⟨

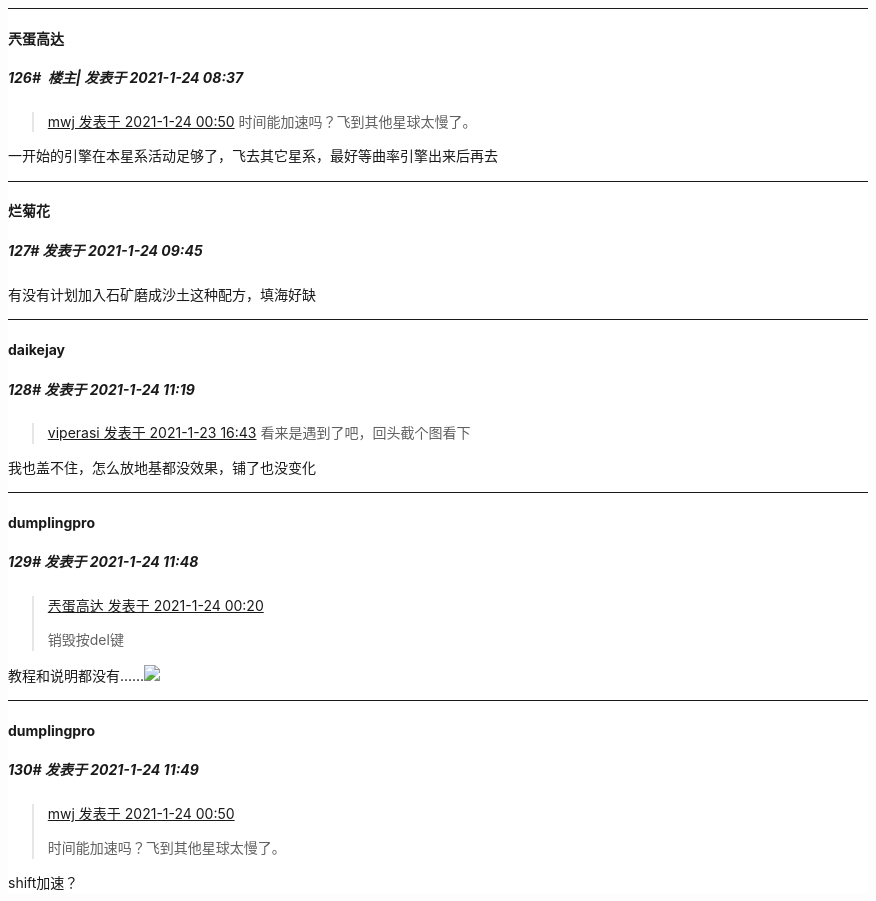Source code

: -----

####  兲蛋高达  
##### 126#         楼主| 发表于 2021-1-24 08:37


<blockquote><a href="httphttps://bbs.saraba1st.com/2b/forum.php?mod=redirect&amp;goto=findpost&amp;pid=50127603&amp;ptid=1959373" target="_blank">mwj 发表于 2021-1-24 00:50</a>
时间能加速吗？飞到其他星球太慢了。</blockquote>
一开始的引擎在本星系活动足够了，飞去其它星系，最好等曲率引擎出来后再去


-----

####  烂菊花  
##### 127#       发表于 2021-1-24 09:45


有没有计划加入石矿磨成沙土这种配方，填海好缺


-----

####  daikejay  
##### 128#       发表于 2021-1-24 11:19


<blockquote><a href="httphttps://bbs.saraba1st.com/2b/forum.php?mod=redirect&amp;goto=findpost&amp;pid=50123920&amp;ptid=1959373" target="_blank">viperasi 发表于 2021-1-23 16:43</a>
看来是遇到了吧，回头截个图看下</blockquote>
我也盖不住，怎么放地基都没效果，铺了也没变化


-----

####  dumplingpro  
##### 129#       发表于 2021-1-24 11:48


<blockquote><a href="httphttps://bbs.saraba1st.com/2b/forum.php?mod=redirect&amp;goto=findpost&amp;pid=50127445&amp;ptid=1959373" target="_blank">兲蛋高达 发表于 2021-1-24 00:20</a>

销毁按del键</blockquote>
教程和说明都没有……<img src="https://static.saraba1st.com/image/smiley/face2017/068.png" referrerpolicy="no-referrer">


-----

####  dumplingpro  
##### 130#       发表于 2021-1-24 11:49


<blockquote><a href="httphttps://bbs.saraba1st.com/2b/forum.php?mod=redirect&amp;goto=findpost&amp;pid=50127603&amp;ptid=1959373" target="_blank">mwj 发表于 2021-1-24 00:50</a>

时间能加速吗？飞到其他星球太慢了。</blockquote>
shift加速？
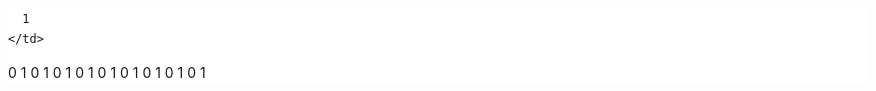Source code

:       1
    </td>
  </tr>
  <tr>
    <td>
      0
    </td>
    <td>
      1
    </td>
    <td>
      0
    </td>
    <td>
      1
    </td>
    <td>
      0
    </td>
  </tr>
  <tr>
    <td>
      1
    </td>
    <td>
      0
    </td>
    <td>
      1
    </td>
    <td>
      0
    </td>
    <td>
      1
    </td>
  </tr>
  <tr>
    <td>
      0
    </td>
    <td>
      1
    </td>
    <td>
      0
    </td>
    <td>
      1
    </td>
    <td>
      0
    </td>
  </tr>
  <tr>
    <td>
      1
    </td>
    <td>
      0
    </td>
    <td>
      1
    </td>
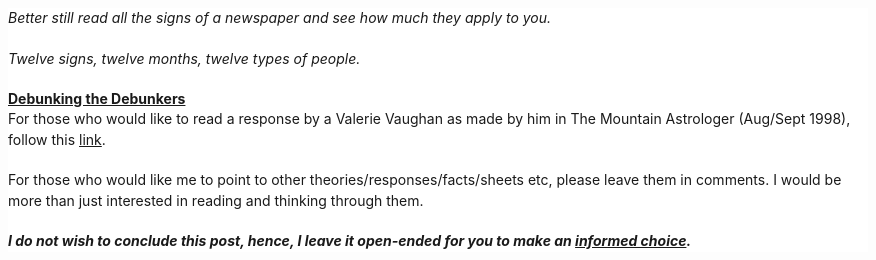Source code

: <i>Better still read all the signs of a newspaper and see how much they apply to you.</i>
<br>
<br>
<i>Twelve signs, twelve months, twelve types of people.</i>
<br>
<br>
<b><u>Debunking the Debunkers</u></b>
<br>For those who would like to read a response by a Valerie Vaughan as made by him in The Mountain Astrologer (Aug/Sept 1998), follow this 
<a href="http://www.onereed.com/articles/vvf/debunk.html">link</a>.
<br>
<br>For those who would like me to point to other theories/responses/facts/sheets etc, please leave them in comments. I would be more than just interested in reading and thinking through them.
<br>
<br>
<b><i>I do not wish to conclude this post, hence, I leave it open-ended for you to make an <u>informed choice</u>.</i></b>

⟩

Everything in the records except the pictures should be retyped exactly.

Problem solution>
Source code

: -----

####  兲蛋高达  
##### 126#         楼主| 发表于 2021-1-24 08:37


<blockquote><a href="httphttps://bbs.saraba1st.com/2b/forum.php?mod=redirect&amp;goto=findpost&amp;pid=50127603&amp;ptid=1959373" target="_blank">mwj 发表于 2021-1-24 00:50</a>
时间能加速吗？飞到其他星球太慢了。</blockquote>
一开始的引擎在本星系活动足够了，飞去其它星系，最好等曲率引擎出来后再去


-----

####  烂菊花  
##### 127#       发表于 2021-1-24 09:45


有没有计划加入石矿磨成沙土这种配方，填海好缺


-----

####  daikejay  
##### 128#       发表于 2021-1-24 11:19


<blockquote><a href="httphttps://bbs.saraba1st.com/2b/forum.php?mod=redirect&amp;goto=findpost&amp;pid=50123920&amp;ptid=1959373" target="_blank">viperasi 发表于 2021-1-23 16:43</a>
看来是遇到了吧，回头截个图看下</blockquote>
我也盖不住，怎么放地基都没效果，铺了也没变化


-----

####  dumplingpro  
##### 129#       发表于 2021-1-24 11:48


<blockquote><a href="httphttps://bbs.saraba1st.com/2b/forum.php?mod=redirect&amp;goto=findpost&amp;pid=50127445&amp;ptid=1959373" target="_blank">兲蛋高达 发表于 2021-1-24 00:20</a>

销毁按del键</blockquote>
教程和说明都没有……<img src="https://static.saraba1st.com/image/smiley/face2017/068.png" referrerpolicy="no-referrer">


-----

####  dumplingpro  
##### 130#       发表于 2021-1-24 11:49


<blockquote><a href="httphttps://bbs.saraba1st.com/2b/forum.php?mod=redirect&amp;goto=findpost&amp;pid=50127603&amp;ptid=1959373" target="_blank">mwj 发表于 2021-1-24 00:50</a>

时间能加速吗？飞到其他星球太慢了。</blockquote>
shift加速？
Source code

:       1
    </td>
  </tr>
  <tr>
    <td>
      0
    </td>
    <td>
      1
    </td>
    <td>
      0
    </td>
    <td>
      1
    </td>
    <td>
      0
    </td>
  </tr>
  <tr>
    <td>
      1
    </td>
    <td>
      0
    </td>
    <td>
      1
    </td>
    <td>
      0
    </td>
    <td>
      1
    </td>
  </tr>
  <tr>
    <td>
      0
    </td>
    <td>
      1
    </td>
    <td>
      0
    </td>
    <td>
      1
    </td>
    <td>
      0
    </td>
  </tr>
  <tr>
    <td>
      1
    </td>
    <td>
      0
    </td>
    <td>
      1
    </td>
Source code

: <i>Better still read all the signs of a newspaper and see how much they apply to you.</i>
<br>
<br>
<i>Twelve signs, twelve months, twelve types of people.</i>
<br>
<br>
<b><u>Debunking the Debunkers</u></b>
<br>For those who would like to read a response by a Valerie Vaughan as made by him in The Mountain Astrologer (Aug/Sept 1998), follow this 
<a href="http://www.onereed.com/articles/vvf/debunk.html">link</a>.
<br>
<br>For those who would like me to point to other theories/responses/facts/sheets etc, please leave them in comments. I would be more than just interested in reading and thinking through them.
<br>
<br>
<b><i>I do not wish to conclude this post, hence, I leave it open-ended for you to make an <u>informed choice</u>.</i></b>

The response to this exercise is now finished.